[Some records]
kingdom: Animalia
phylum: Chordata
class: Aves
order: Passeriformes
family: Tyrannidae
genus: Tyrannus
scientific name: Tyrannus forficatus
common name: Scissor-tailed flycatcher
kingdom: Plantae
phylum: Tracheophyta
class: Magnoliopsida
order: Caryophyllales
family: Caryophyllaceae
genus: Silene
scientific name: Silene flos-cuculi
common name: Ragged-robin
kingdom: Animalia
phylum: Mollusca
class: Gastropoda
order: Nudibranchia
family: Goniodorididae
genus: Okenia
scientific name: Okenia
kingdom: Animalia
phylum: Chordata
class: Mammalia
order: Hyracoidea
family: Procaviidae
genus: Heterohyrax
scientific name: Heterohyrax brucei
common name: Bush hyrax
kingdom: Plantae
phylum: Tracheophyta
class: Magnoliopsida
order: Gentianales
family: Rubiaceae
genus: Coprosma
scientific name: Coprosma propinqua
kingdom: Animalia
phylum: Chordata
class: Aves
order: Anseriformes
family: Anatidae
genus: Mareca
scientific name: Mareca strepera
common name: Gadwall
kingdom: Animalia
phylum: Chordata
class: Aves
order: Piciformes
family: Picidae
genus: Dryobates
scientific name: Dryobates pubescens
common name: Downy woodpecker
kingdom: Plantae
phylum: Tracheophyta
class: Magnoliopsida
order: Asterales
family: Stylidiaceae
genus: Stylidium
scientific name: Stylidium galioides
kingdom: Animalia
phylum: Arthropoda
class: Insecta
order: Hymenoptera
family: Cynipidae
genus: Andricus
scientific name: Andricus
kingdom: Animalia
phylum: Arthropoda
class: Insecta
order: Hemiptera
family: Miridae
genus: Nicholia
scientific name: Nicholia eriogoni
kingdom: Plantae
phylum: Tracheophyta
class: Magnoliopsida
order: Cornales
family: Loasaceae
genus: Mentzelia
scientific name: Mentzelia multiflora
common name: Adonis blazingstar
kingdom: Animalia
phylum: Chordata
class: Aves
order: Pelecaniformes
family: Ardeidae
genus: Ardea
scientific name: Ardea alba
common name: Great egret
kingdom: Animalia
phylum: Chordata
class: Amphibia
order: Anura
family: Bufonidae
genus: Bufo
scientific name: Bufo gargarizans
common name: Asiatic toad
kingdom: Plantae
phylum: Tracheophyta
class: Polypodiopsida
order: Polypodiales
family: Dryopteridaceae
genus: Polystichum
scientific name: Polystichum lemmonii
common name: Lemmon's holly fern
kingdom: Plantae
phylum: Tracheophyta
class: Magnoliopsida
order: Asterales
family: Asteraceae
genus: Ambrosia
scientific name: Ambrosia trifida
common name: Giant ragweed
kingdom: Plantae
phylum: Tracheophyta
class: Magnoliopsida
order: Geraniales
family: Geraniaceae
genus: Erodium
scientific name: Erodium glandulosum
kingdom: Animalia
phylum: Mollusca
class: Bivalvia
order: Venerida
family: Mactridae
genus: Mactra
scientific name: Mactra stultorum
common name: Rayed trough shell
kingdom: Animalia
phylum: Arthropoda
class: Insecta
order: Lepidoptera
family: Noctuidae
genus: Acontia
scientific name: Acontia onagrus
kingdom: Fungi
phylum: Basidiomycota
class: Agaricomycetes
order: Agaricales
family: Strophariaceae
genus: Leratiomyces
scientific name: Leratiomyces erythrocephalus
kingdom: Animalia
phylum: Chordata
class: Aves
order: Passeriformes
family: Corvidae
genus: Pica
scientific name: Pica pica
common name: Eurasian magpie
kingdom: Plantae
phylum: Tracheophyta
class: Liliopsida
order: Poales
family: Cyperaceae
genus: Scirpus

— WORK INSTRUCTIONS —
Turn all of the lines above into a numbered list, leaving out any blank lines.

— SOLVED EXERCISE —
1. kingdom: Animalia
2. phylum: Chordata
3. class: Aves
4. order: Passeriformes
5. family: Tyrannidae
6. genus: Tyrannus
7. scientific name: Tyrannus forficatus
8. common name: Scissor-tailed flycatcher
9. kingdom: Plantae
10. phylum: Tracheophyta
11. class: Magnoliopsida
12. order: Caryophyllales
13. family: Caryophyllaceae
14. genus: Silene
15. scientific name: Silene flos-cuculi
16. common name: Ragged-robin
17. kingdom: Animalia
18. phylum: Mollusca
19. class: Gastropoda
20. order: Nudibranchia
21. family: Goniodorididae
22. genus: Okenia
23. scientific name: Okenia
24. kingdom: Animalia
25. phylum: Chordata
26. class: Mammalia
27. order: Hyracoidea
28. family: Procaviidae
29. genus: Heterohyrax
30. scientific name: Heterohyrax brucei
31. common name: Bush hyrax
32. kingdom: Plantae
33. phylum: Tracheophyta
34. class: Magnoliopsida
35. order: Gentianales
36. family: Rubiaceae
37. genus: Coprosma
38. scientific name: Coprosma propinqua
39. kingdom: Animalia
40. phylum: Chordata
41. class: Aves
42. order: Anseriformes
43. family: Anatidae
44. genus: Mareca
45. scientific name: Mareca strepera
46. common name: Gadwall
47. kingdom: Animalia
48. phylum: Chordata
49. class: Aves
50. order: Piciformes
51. family: Picidae
52. genus: Dryobates
53. scientific name: Dryobates pubescens
54. common name: Downy woodpecker
55. kingdom: Plantae
56. phylum: Tracheophyta
57. class: Magnoliopsida
58. order: Asterales
59. family: Stylidiaceae
60. genus: Stylidium
61. scientific name: Stylidium galioides
62. kingdom: Animalia
63. phylum: Arthropoda
64. class: Insecta
65. order: Hymenoptera
66. family: Cynipidae
67. genus: Andricus
68. scientific name: Andricus
69. kingdom: Animalia
70. phylum: Arthropoda
71. class: Insecta
72. order: Hemiptera
73. family: Miridae
74. genus: Nicholia
75. scientific name: Nicholia eriogoni
76. kingdom: Plantae
77. phylum: Tracheophyta
78. class: Magnoliopsida
79. order: Cornales
80. family: Loasaceae
81. genus: Mentzelia
82. scientific name: Mentzelia multiflora
83. common name: Adonis blazingstar
84. kingdom: Animalia
85. phylum: Chordata
86. class: Aves
87. order: Pelecaniformes
88. family: Ardeidae
89. genus: Ardea
90. scientific name: Ardea alba
91. common name: Great egret
92. kingdom: Animalia
93. phylum: Chordata
94. class: Amphibia
95. order: Anura
96. family: Bufonidae
97. genus: Bufo
98. scientific name: Bufo gargarizans
99. common name: Asiatic toad
100. kingdom: Plantae
101. phylum: Tracheophyta
102. class: Polypodiopsida
103. order: Polypodiales
104. family: Dryopteridaceae
105. genus: Polystichum
106. scientific name: Polystichum lemmonii
107. common name: Lemmon's holly fern
108. kingdom: Plantae
109. phylum: Tracheophyta
110. class: Magnoliopsida
111. order: Asterales
112. family: Asteraceae
113. genus: Ambrosia
114. scientific name: Ambrosia trifida
115. common name: Giant ragweed
116. kingdom: Plantae
117. phylum: Tracheophyta
118. class: Magnoliopsida
119. order: Geraniales
120. family: Geraniaceae
121. genus: Erodium
122. scientific name: Erodium glandulosum
123. kingdom: Animalia
124. phylum: Mollusca
125. class: Bivalvia
126. order: Venerida
127. family: Mactridae
128. genus: Mactra
129. scientific name: Mactra stultorum
130. common name: Rayed trough shell
131. kingdom: Animalia
132. phylum: Arthropoda
133. class: Insecta
134. order: Lepidoptera
135. family: Noctuidae
136. genus: Acontia
137. scientific name: Acontia onagrus
138. kingdom: Fungi
139. phylum: Basidiomycota
140. class: Agaricomycetes
141. order: Agaricales
142. family: Strophariaceae
143. genus: Leratiomyces
144. scientific name: Leratiomyces erythrocephalus
145. kingdom: Animalia
146. phylum: Chordata
147. class: Aves
148. order: Passeriformes
149. family: Corvidae
150. genus: Pica
151. scientific name: Pica pica
152. common name: Eurasian magpie
153. kingdom: Plantae
154. phylum: Tracheophyta
155. class: Liliopsida
156. order: Poales
157. family: Cyperaceae
158. genus: Scirpus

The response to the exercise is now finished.